__Description of the task__: Give back, word for word, the line that contains "always @(RFDSel,rt,rd)begin" and every line that follows it in the data below.

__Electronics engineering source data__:
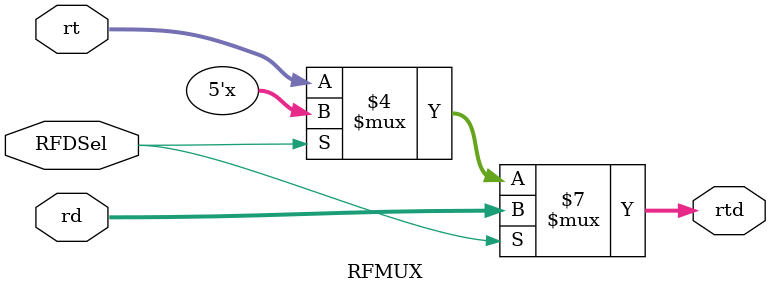
<source format=v>
`timescale 1ns / 1ps


/// RF MUX ///
module RFMUX(
input RFDSel, 
input [4 : 0] rt,rd,
output reg [4 : 0] rtd //Connects to RFWA
);

always @(RFDSel,rt,rd)begin
    //RFDSel is 1 for R-TYPE instructions
    if(RFDSel == 1'b1)begin
        rtd <= rd;
    end
    
    //RFDSel is 0 for lw 
    else if(RFDSel == 1'b0) begin
        rtd <= rt;
    end

end

endmodule


</source>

__Task answer__:
always @(RFDSel,rt,rd)begin
    //RFDSel is 1 for R-TYPE instructions
    if(RFDSel == 1'b1)begin
        rtd <= rd;
    end
    
    //RFDSel is 0 for lw 
    else if(RFDSel == 1'b0) begin
        rtd <= rt;
    end

end

endmodule


</source>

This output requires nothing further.